LA BIBLIOTHEQUE DU GRAND CANYON
J’aurais dû lire Frank O’Hara j’aurais pu dans les ’60
j’ai bien lu Howl & Salinger & Mao & Gracq
& Henri Langlois présentait the Sleep & autres gamineries de Warhol
& au Grand Palais que d’Indépendants
au Tokyo le Nu descendant l’escalier & la Mariée déshabillée sous verre
et Delaunay à ses fenêtres
& Wozzeck & Pithoprakta
& les Paravents
& même écouté le Grand Bavard à l’Ecole de Pharmacie
après Jankélélévitch à la mèche élégante & à la voix d’argent fêlé
j’aurais pu lire Weldon Kees en 62 ou 63
au lieu de courir contre ou devant les ministres du Général
et coller des affiches au bout de la rue Saint-Jacques
ou alors en même temps
Mais ce n’est pas le seul trésor négligé par le post-ado
affolé ivre d’avoir enfin quitté le piège à rats maternel
sans autre nourriture que la curiosité & des tétras de lait
Il fallait que Paris fût calme & jolie
pour traverser la ville du nord au sud
en pleine nuit & à pied sans la moindre rencontre
par des rues & quartiers dont le nom dort quelque part
Montmartre Saint Lazare & le Faubourg Poissonnière
puis la Seine par les guichets du Louvre et la rue Saint Guillaume
puis à travers je ne sais plus quelles rues vides & quels jardins
Montparnasse aux gloires de pierre et Denfert triste quartier jusqu’au petit jour
à la porte d’Orléans café noir et tartines beurrées
dans un brouillard de fatigue
dont les pas sonnent encore
derrière le sternum fendu à la scie vibrante
nous portions tous cravate & complet veston même les fauchés
se privaient pour manifester en chemise blanche
et nous n’avions aucun sens de la vie fugace
et ne savions pas apprécier les petits seins de nos amies
Ah ! que je vive encore longtemps souriant vautré limpide
dans le péché de curiosité & qu’avec un hippocampe électrique
je puisse encore explorer tranquille la bibliothèque du Grand Canyon
& ses mille cinq cents mètres de rayonnages
& l’inquiétude m’empoigne à l’idée que ces minutes au soleil écrivant et lisant
pourraient être les dernières du contrat
comment pourrais-je alors découvrir encore d’autres O’Hara
& malgré le véhicule rafistolé que je déplace
jusqu’au bout
garder dans ma main un livre ouvert
jusqu’au bout
2013
ALHAMA GARCIA
Alhama GARCIA
Alhama GARCIA est né en Espagne en 1944. Il étudie à la Sorbonne, à l’Ecole des Langues Orientales et à l’Idhec. A son retour de Coopération, il publie aux Lettres Françaises en 1971 et 1972, puis dans la revue Action Poétique, jusqu’en 1975. Il publie en 1973 un recueil, « LA SAISON DES CENDRES », dans la collection La Petite Sirène, aux Editeurs Français Réunis.

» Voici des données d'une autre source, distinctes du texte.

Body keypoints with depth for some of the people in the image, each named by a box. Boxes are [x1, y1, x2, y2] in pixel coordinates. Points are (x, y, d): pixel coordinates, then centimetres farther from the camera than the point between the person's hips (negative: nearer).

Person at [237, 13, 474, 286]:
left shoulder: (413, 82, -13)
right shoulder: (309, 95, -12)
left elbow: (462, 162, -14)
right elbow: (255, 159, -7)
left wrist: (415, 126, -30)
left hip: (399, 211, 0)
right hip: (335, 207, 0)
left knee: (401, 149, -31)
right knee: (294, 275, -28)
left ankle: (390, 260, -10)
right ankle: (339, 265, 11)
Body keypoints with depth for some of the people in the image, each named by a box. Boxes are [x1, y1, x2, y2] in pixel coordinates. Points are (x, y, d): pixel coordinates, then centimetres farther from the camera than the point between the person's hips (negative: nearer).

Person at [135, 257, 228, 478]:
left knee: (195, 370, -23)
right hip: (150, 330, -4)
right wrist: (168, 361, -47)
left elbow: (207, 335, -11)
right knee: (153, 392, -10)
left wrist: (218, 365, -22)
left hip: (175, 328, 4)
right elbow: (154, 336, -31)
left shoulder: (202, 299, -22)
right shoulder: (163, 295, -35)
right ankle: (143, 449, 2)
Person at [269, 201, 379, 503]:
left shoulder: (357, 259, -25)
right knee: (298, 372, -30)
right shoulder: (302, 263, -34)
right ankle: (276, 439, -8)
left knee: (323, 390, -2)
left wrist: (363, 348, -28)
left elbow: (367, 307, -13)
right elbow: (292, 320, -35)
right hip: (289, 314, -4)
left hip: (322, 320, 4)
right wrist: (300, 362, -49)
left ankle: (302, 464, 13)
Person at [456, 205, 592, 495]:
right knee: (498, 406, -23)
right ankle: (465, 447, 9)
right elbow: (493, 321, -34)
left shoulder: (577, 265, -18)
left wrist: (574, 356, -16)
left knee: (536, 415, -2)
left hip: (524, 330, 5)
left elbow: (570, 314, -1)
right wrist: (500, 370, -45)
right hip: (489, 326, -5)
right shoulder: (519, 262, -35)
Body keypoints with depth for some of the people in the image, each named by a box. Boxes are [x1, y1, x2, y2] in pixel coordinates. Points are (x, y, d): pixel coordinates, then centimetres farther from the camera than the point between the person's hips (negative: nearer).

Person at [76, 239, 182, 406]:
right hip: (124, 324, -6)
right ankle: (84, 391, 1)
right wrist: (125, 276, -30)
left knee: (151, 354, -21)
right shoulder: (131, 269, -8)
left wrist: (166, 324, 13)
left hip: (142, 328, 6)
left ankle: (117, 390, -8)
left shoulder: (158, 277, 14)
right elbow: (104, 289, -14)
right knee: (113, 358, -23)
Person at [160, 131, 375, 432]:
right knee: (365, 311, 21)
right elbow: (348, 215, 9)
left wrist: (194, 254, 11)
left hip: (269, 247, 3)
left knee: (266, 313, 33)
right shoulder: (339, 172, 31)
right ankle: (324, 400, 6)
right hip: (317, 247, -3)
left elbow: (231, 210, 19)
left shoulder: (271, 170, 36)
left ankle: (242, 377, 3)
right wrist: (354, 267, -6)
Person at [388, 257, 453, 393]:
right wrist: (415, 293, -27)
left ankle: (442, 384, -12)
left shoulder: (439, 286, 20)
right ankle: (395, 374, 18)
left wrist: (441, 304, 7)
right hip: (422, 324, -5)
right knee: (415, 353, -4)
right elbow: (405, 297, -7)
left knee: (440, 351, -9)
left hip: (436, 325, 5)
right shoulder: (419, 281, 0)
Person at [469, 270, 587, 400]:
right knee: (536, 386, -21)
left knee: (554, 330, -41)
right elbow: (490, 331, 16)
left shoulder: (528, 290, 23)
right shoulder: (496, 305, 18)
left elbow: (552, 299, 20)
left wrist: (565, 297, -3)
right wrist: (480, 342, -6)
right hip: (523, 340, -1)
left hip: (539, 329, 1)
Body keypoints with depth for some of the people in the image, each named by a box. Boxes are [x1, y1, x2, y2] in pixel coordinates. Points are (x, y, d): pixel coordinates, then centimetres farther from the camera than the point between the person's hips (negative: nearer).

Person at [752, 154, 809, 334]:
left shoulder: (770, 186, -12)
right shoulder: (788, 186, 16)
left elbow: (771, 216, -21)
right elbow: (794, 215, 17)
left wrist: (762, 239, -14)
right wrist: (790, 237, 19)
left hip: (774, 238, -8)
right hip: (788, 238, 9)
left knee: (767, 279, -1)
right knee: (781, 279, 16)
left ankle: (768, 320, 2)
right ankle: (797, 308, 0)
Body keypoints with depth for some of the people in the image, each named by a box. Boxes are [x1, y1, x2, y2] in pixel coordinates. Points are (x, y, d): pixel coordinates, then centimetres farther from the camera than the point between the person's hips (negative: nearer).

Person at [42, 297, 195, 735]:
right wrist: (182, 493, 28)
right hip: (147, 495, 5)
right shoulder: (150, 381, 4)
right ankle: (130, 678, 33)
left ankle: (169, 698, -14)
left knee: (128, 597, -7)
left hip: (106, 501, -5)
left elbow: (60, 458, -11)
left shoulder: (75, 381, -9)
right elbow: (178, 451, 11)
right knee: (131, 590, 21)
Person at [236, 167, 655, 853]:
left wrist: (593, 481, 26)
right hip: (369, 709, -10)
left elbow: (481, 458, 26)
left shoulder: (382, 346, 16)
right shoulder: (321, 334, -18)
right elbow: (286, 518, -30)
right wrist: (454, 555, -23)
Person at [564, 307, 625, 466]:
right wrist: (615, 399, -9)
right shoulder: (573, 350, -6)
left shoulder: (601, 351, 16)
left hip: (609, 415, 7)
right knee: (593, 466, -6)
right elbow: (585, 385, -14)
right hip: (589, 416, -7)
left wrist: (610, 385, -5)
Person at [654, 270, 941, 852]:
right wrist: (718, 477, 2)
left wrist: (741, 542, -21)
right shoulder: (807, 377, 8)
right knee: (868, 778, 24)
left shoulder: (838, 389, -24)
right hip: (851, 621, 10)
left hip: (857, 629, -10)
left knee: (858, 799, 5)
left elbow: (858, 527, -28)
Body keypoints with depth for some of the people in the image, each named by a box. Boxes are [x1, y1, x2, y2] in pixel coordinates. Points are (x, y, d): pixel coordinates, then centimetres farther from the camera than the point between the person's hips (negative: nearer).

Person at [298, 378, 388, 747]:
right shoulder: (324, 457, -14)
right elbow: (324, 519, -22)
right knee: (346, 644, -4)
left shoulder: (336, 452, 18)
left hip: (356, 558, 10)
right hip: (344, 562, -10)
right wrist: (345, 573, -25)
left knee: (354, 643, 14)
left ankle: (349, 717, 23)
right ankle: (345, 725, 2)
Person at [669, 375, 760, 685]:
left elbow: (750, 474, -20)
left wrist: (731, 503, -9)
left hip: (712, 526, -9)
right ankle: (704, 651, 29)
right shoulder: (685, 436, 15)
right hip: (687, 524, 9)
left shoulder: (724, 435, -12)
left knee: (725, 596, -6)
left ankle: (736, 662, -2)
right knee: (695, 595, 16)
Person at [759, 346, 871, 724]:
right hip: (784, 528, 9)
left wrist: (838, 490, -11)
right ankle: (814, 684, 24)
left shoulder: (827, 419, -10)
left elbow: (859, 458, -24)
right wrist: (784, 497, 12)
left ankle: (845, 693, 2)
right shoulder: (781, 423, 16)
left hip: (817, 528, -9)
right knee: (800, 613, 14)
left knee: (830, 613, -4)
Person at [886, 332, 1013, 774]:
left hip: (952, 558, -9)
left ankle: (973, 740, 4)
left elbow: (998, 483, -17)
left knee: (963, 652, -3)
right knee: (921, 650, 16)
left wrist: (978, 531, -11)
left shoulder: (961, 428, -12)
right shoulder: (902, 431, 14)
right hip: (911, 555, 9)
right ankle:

Il s’installe dans le Midi de la France en 1975, où il réside depuis.
En 1998, il obtient un DEA à l’Université d’Aix Marseille. Nommé en 2000 professeur d’Histoire et de Géographie. Il reprend l’écriture poétique et commence en 2006 l’apprentissage du japonais, dont il sera avec bonheur un éternel débutant. A partir de 2012, il participe à la Revue du Tanka Francophone par des articles théoriques et à divers sites et forums de tanka et de haïku. Il anime sur FB le groupe de tanka Kajins-Kajines.
Le recueil bilingue de tanka, TELLURIES, paraît en juin 2013 aux Editions du Tanka Francophone (Québec). Il écrit en français, parfois en anglais, et publie dans diverses revues : l’Autobus, la Revue du Tanka Francophone, la Cause Littéraire, Le Capital des mots, The Bamboo Hut 1&2 (U.K., 2013), Anthologie du haïku et du tanka (Bucarest, Roumanie, 2013), Comme en Poésie, 2013. En 2014, il publie dans Atlas Poetica (E.-U.), Amours, (anthologie de haïku), ed. Unicité, Encres Vives, Recours au Poème.
« La Bibliothèque du Grand Canyon » est tiré de FATAL SYSTEM ERROR, un recueil en préparation.